The review unit we were testing shipped with all screen animations set to off, which didn't instill much hope for performance with them enabled. Still, we of course flipped the switch to enable them, and didn't notice any drastic change in performance. The same goes for live wallpapers; while we didn't notice a significant change in performance, scrolling through homescreens did seem to slow down slightly. Of course, there's no telling what these fancy transitions would do for battery life, though we can assume it doesn't make your battery last longer.
The keyboard is physically connected, but the OS is completely disjoint from it aside from the text input. For example, in the Gmail app, you can only see three labels up at a time, and you can't even use the letter keys to jump to a particular one. However, in the browser you can
use the keyboard to jump to options in dialogs and such, which further confuses the issue. Samsung has added "Quick launch" shortcuts that allow you to quickly launch an app by hitting the search key and a letter, such as search+b to launch the browser. It's definitely a step in the right direction, but we still feel that the ball was dropped. There needs to be more integration with the keyboard at the system level, and that's probably something Google should address in a future revision to Android. The keyboard takes up half of the front face of the device, but its functionality is really limited.
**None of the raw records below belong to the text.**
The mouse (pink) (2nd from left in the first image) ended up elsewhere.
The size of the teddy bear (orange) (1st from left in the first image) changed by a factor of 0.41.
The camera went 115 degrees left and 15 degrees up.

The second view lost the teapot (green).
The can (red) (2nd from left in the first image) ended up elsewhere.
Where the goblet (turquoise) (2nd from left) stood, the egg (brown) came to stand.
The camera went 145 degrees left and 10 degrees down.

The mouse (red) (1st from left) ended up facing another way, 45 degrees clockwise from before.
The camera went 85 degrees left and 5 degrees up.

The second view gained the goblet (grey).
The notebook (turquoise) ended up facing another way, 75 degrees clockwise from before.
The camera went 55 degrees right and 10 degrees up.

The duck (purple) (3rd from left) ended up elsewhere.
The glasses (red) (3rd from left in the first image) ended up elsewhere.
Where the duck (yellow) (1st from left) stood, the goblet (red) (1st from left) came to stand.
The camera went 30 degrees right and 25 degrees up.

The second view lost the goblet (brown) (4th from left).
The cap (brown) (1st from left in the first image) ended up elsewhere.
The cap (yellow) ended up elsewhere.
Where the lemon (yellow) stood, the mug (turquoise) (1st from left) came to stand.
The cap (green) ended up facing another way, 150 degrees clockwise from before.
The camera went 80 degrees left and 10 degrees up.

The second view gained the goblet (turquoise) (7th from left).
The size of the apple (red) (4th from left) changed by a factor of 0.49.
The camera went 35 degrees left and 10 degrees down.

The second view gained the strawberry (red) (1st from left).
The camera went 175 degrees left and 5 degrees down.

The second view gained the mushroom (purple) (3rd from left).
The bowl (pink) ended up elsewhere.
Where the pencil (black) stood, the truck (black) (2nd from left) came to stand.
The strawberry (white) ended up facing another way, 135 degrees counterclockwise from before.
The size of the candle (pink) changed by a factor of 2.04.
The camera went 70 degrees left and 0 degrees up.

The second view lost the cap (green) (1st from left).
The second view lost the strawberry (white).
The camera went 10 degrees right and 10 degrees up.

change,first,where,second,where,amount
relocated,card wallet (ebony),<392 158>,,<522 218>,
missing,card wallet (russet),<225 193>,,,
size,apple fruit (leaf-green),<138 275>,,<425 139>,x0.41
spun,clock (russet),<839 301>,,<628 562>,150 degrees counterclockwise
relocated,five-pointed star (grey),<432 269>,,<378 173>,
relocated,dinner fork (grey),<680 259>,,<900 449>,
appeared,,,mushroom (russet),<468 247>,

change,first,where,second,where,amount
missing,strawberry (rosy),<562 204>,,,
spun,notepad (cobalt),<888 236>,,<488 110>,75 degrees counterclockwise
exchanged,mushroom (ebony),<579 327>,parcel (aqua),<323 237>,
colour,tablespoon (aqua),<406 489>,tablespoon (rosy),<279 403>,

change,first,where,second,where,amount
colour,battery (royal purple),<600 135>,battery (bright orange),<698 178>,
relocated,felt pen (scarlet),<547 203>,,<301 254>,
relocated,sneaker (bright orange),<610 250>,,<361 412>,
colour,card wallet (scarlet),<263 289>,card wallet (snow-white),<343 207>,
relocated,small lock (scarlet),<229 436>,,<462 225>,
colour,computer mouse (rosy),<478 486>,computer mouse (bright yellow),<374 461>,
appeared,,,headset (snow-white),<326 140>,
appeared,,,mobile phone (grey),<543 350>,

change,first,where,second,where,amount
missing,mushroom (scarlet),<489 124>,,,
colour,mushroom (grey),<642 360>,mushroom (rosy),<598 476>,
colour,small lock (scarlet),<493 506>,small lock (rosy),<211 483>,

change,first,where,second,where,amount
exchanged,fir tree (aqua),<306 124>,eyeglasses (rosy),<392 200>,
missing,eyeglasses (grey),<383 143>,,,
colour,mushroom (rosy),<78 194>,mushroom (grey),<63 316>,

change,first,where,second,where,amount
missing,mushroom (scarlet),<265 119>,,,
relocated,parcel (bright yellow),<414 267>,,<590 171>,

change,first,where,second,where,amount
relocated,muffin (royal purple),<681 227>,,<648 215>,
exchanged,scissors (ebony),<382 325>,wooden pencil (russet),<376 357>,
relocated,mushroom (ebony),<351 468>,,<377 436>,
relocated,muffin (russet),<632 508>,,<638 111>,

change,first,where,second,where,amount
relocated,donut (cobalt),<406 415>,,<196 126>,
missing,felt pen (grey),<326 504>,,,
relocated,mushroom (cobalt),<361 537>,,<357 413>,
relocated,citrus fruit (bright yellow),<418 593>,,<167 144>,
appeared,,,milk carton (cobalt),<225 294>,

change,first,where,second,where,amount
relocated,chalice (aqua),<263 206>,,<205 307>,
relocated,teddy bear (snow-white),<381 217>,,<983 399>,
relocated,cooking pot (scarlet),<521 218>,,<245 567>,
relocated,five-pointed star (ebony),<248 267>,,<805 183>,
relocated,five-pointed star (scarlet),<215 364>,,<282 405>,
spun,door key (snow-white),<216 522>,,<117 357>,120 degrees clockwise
The Galaxy Pro is definitely a unique little phone in a small subset of devices, and it certainly has its pros and cons. Though it has a keyboard, Samsung's layout makes typing on it almost as much as a chore as a virtual implementation. Lack of multitouch along with Samsung's added tweaks make the Android experience even less enjoyable on an already small screen. Its battery life is good enough to get you through the day, and performance seems decent enough, but you're not going to be playing graphics-intensive games on this phone aimed at current BlackBerry users. Overall, we really wanted to love this phone and kick the BlackBerry habit for good, but the drawbacks outweigh the advantages in this particular case, so we'll be sticking to our 'Berrys for now.